How To Score Your Child’s Death Attitude Profile
Fear of Death: Add the scores from questions 1, 2, 7, 18, 20, 21, 32 and divide by 7.
Death Avoidance: Add the scores from 3, 10, 12, 19, 26 and divide by 5.
Neutral Acceptance: 6, 14, 17, 24, 30 and divide by 5.
Approach Acceptance: 4, 8, 13, 15, 16, 22, 25, 27, 28, 31 and divide by 10.
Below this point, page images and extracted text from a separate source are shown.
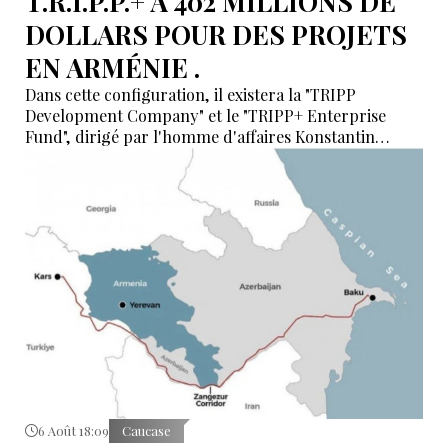
T.R.I.P.P.+ À 402 MILLIONS DE
DOLLARS POUR DES PROJETS
EN ARMÉNIE .
Dans cette configuration, il existera la "TRIPP
Development Company" et le "TRIPP+ Enterprise
Fund", dirigé par l'homme d'affaires Konstantin
Sokolov
6 Août 18:09
Caucase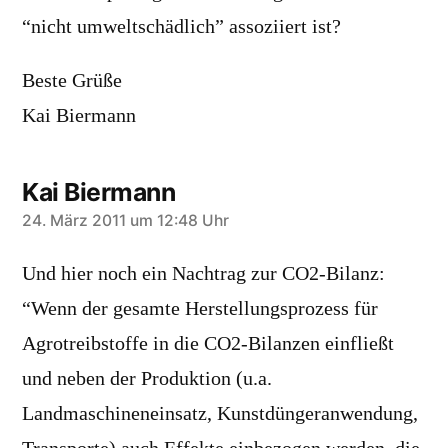
“nicht umweltschädlich” assoziiert ist?
Beste Grüße
Kai Biermann
Kai Biermann
sagt:
24. März 2011 um 12:48 Uhr
Und hier noch ein Nachtrag zur CO2-Bilanz:
“Wenn der gesamte Herstellungsprozess für
Agrotreibstoffe in die CO2-Bilanzen einfließt
und neben der Produktion (u.a.
Landmaschineneinsatz, Kunstdüngeranwendung,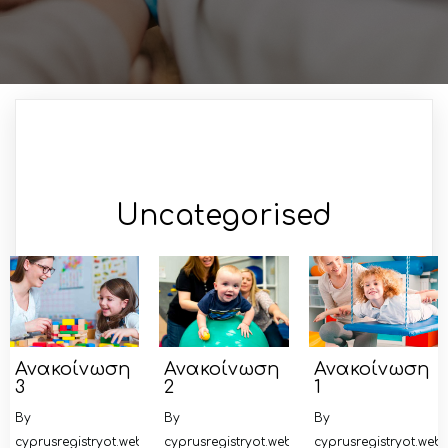
Uncategorised
Ανακοίνωση
Ανακοίνωση
Ανακοίνωση
3
2
1
By
By
By
cyprusregistryot.webmaster@gmail.com
cyprusregistryot.webmaster@gmail.com
cyprusregistryot.we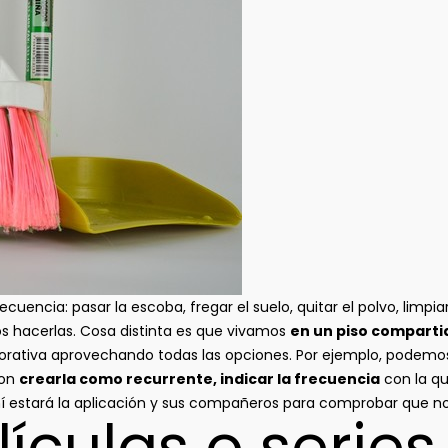
uencia: pasar la escoba, fregar el suelo, quitar el polvo, limp
 hacerlas. Cosa distinta es que vivamos
en un piso compartid
orativa aprovechando todas las opciones. Por ejemplo, podemos
con
crearla como recurrente, indicar la frecuencia
con la qu
ahí estará la aplicación y sus compañeros para comprobar que no 
ículas o series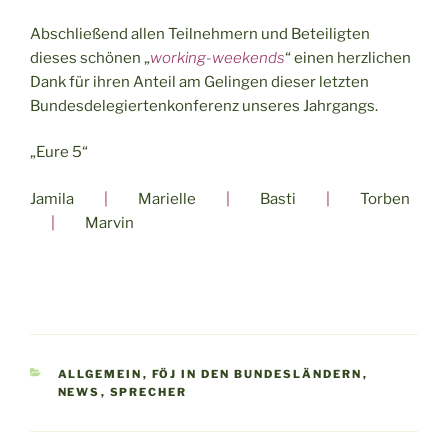
Abschließend allen Teilnehmern und Beteiligten
dieses schönen „
working-weekends
“ einen herzlichen
Dank für ihren Anteil am Gelingen dieser letzten
Bundesdelegiertenkonferenz unseres Jahrgangs.
„Eure 5“
Jamila
|
Marielle
|
Basti
|
Torben
|
Marvin
KATEGORIEN
ALLGEMEIN
,
FÖJ IN DEN BUNDESLÄNDERN
,
NEWS
,
SPRECHER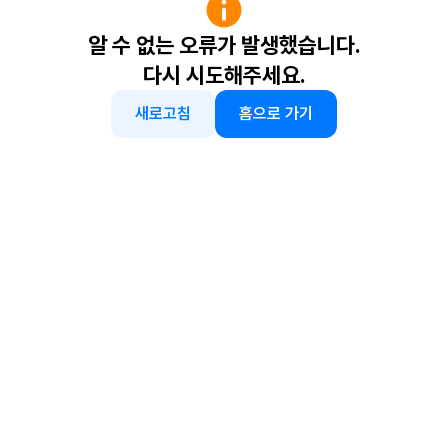
알 수 없는 오류가 발생했습니다.
다시 시도해주세요.
새로고침
홈으로 가기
Escape Acceptance: 5, 9, 11, 23, 29 and divide by 5.
When Should I Worry?
There aren’t any studies on average scores for children. But researchers have found that men and women from every age group from 18 to 90 all have roughly the same average scores for each section, so children are unlikely to be an exception. The average fear of death scores and death avoidance scores are both about 3, the average escape acceptance score is about 4, and the average neutral and approach acceptance scores are both about 5. If your child deviates significantly from any of these averages, you may want to consult your pediatrician.
At the same time, psychometric tests are designed to be taken under controlled conditions and administered by experts—not by you, in your living room. If your kid seems to have a healthy approach to death but scored way outside normal ranges, there’s probably no cause for alarm.